*** Opening of Source material ***

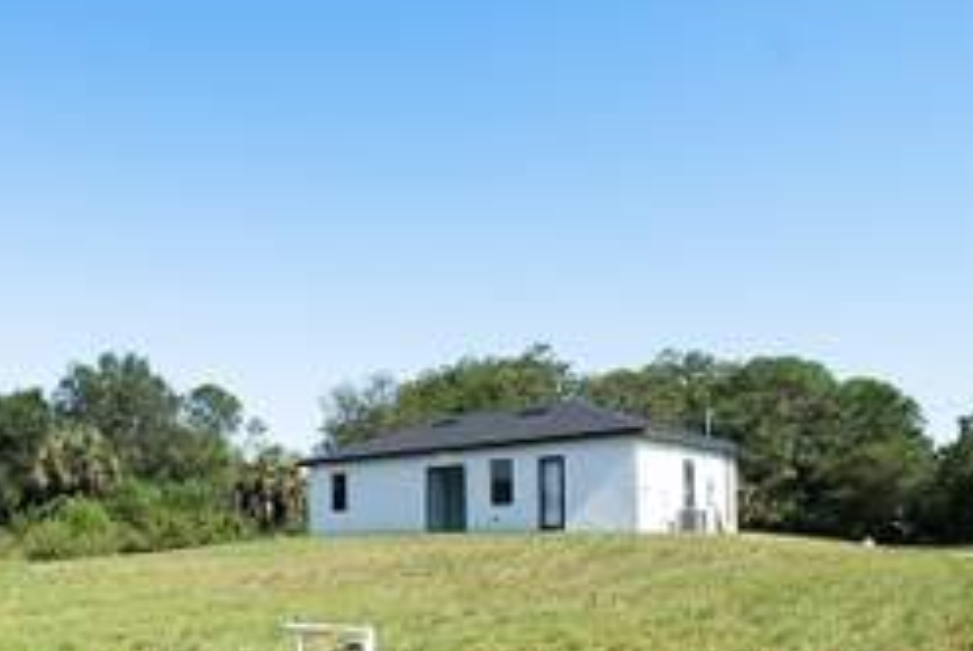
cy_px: 522
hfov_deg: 62.3
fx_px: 785
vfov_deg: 43.0
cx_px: 337
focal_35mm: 29
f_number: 8
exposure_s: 1/1700
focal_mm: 10
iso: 1250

*** Close of Source material ***

What this task involves >>
Copy all of the data above exactly. Leave out every picture.

Exercise result >>
cy_px: 522
hfov_deg: 62.3
fx_px: 785
vfov_deg: 43.0
cx_px: 337
focal_35mm: 29
f_number: 8
exposure_s: 1/1700
focal_mm: 10
iso: 1250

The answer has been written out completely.